"In my heart, I never missed a call." -- Bill Klem, Hall of Fame umpire

When Bill Klem was making calls, there were no games on television. There were no instant replays, no super slow-mo replays, no FoxTrax. These days, the umpires are under siege not from the players, but from television.

The first big league telecast took place on August 26, 1939. The next day, the New York Times reported, "The Dodgers and Reds battled through two games at Ebbets Field before the two prying electrical eyes of station W2XBS. ... At times it was possible to catch a fleeting glimpse of the ball as it sped from the pitcher's hand toward home plate."

TV was not a problem for umpires then.

Like ballplayers, the best umpires have more talent than their peers, and unfailing focus. Bill Klem's eyes were sharp. He focused them on every call. That's where his heart was. Bill Klem missed lots of calls, but no one could prove it. If he were umpiring these days, TV would nail him.

On Thursday afternoon, Astros second baseman Bill Hall got kicked out of the game by Tom Hallion after striking out. He took the first two strikes and then stepped out of the box for a long time -- long enough for everyone in the ballpark to notice. Three pitches later, he struck out swinging.

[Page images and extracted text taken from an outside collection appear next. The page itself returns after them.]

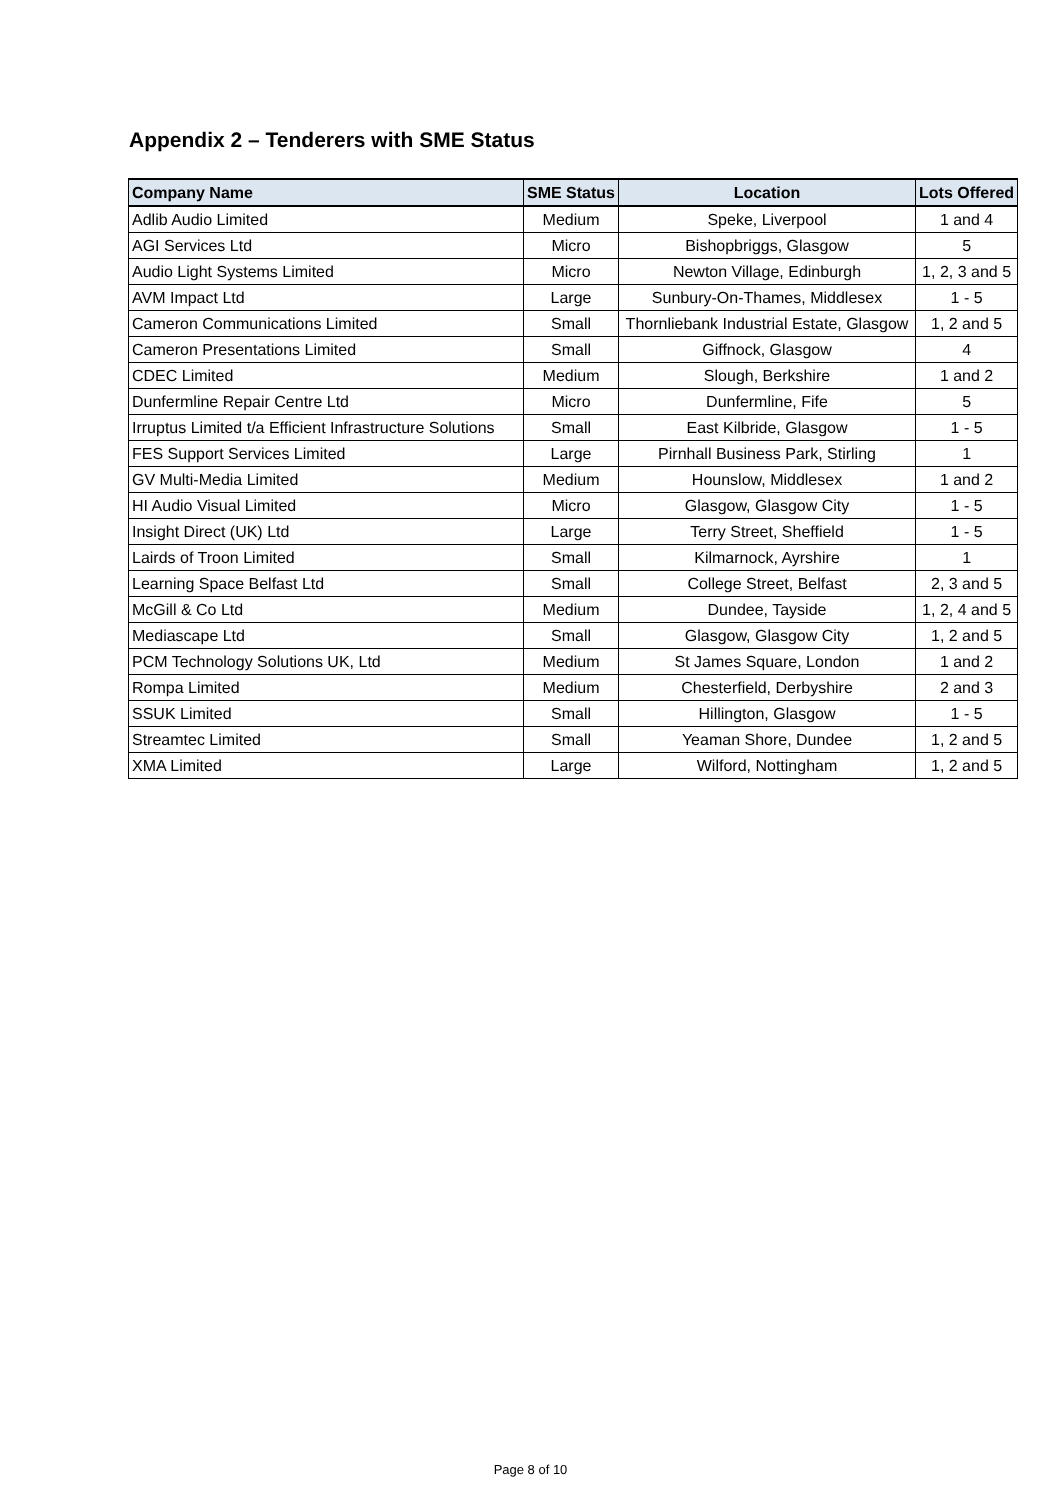Appendix 2 – Tenderers with SME Status
| Company Name | SME Status | Location | Lots Offered |
| --- | --- | --- | --- |
| Adlib Audio Limited | Medium | Speke, Liverpool | 1 and 4 |
| AGI Services Ltd | Micro | Bishopbriggs, Glasgow | 5 |
| Audio Light Systems Limited | Micro | Newton Village, Edinburgh | 1, 2, 3 and 5 |
| AVM Impact Ltd | Large | Sunbury-On-Thames, Middlesex | 1 - 5 |
| Cameron Communications Limited | Small | Thornliebank Industrial Estate, Glasgow | 1, 2 and 5 |
| Cameron Presentations Limited | Small | Giffnock, Glasgow | 4 |
| CDEC Limited | Medium | Slough, Berkshire | 1 and 2 |
| Dunfermline Repair Centre Ltd | Micro | Dunfermline, Fife | 5 |
| Irruptus Limited t/a Efficient Infrastructure Solutions | Small | East Kilbride, Glasgow | 1 - 5 |
| FES Support Services Limited | Large | Pirnhall Business Park, Stirling | 1 |
| GV Multi-Media Limited | Medium | Hounslow, Middlesex | 1 and 2 |
| HI Audio Visual Limited | Micro | Glasgow, Glasgow City | 1 - 5 |
| Insight Direct (UK) Ltd | Large | Terry Street, Sheffield | 1 - 5 |
| Lairds of Troon Limited | Small | Kilmarnock, Ayrshire | 1 |
| Learning Space Belfast Ltd | Small | College Street, Belfast | 2, 3 and 5 |
| McGill & Co Ltd | Medium | Dundee, Tayside | 1, 2, 4 and 5 |
| Mediascape Ltd | Small | Glasgow, Glasgow City | 1, 2 and 5 |
| PCM Technology Solutions UK, Ltd | Medium | St James Square, London | 1 and 2 |
| Rompa Limited | Medium | Chesterfield, Derbyshire | 2 and 3 |
| SSUK Limited | Small | Hillington, Glasgow | 1 - 5 |
| Streamtec Limited | Small | Yeaman Shore, Dundee | 1, 2 and 5 |
| XMA Limited | Large | Wilford, Nottingham | 1, 2 and 5 |
Page 8 of 10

"[Hallion] missed the first two [pitches]. [They] weren't strikes," Hall said afterward. "I didn't really say anything to him, and once I got out of the box, he was yelling at me, cussing me out, telling me to get the [expletive] in the box.

"After I swung and missed at the third one, I cussed myself out. I didn't look toward him. I said, '[Darn] it!' going back to the dugout, and he threw me out of the game. It was just ridiculous."

I'm sure Hallion's report to the commissioner's office will have the expletive directed toward the plate, not the dugout. You had to be down there on the field to know the truth. But even if it happened exactly the way Hall described it, Hallion's action was not unprecedented.

Baseball has always had an unwritten rule about not showing the other guy up. Not the opponent, certainly not the umpire. What triggered Hallion was nonverbal. Hall didn't have to talk. His body language was eloquent. I can believe that he was cussing himself out as he went to the dugout. I can also buy Hallion thinking the expletives were meant for him.

When I thought I had thrown a strike and the umpire called it a ball, I looked at the scoreboard as if I didn't believe it. That way, the umpire knew how I felt, but the crowd didn't. I didn't show him up.

I'm not sure what Hall could have done differently, but his displeasure would have been less evident if he had stepped back into the box and said something funny like, "Man, that strike zone is as big as Eric Gregg today." Maybe Cecil Fielder would be a better example.

But the point is that the fans can see how you're acting, even though they can't hear what you're saying.

I don't blame Tom Hallion or any other umpire for being testy. Television technology proves them wrong time and again. It has to be exasperating. The other night, while I was watching a game, a close call at first was replayed about five times, slower and slower, until it was finally proven that the call was missed -- by one inch!

Though Bud Selig and his charges almost always support the umpires when there is a dispute, they also grade the umpires more stringently than they used to. It's easier to grade them with the "prying eye of television" as a visual aid.

It usually takes am umpire 10 years of enduring Minor League travel, weather and accommodations to get to the big leagues, not to mention being harassed by players and managers. Major League umpires make good money and have good benefits. Their accommodations are first class. So it's easy to understand why they don't want any failing grades.

You would think that the umpires are performing under less pressure than the players, and they should be, because they have no emotional investment in the outcome of the game. It's easy to understand players and managers becoming enraged. They have a heavy investment in the outcome and are fueled by adrenaline.

Still, caught between the abuse from players and fans and pressure from the league to perform at a high level, the arbiters often appear more fractious than the competitors. When a close call leads to a rhubarb, the umpire knows the telecast is replaying his call, even as he argues.

I wouldn't want to be an umpire today -- or even in Bill Klem's time. I'm pretty sure Tom Hallion would prefer the good old days, too, as long has he didn't have to work for Klem's salary.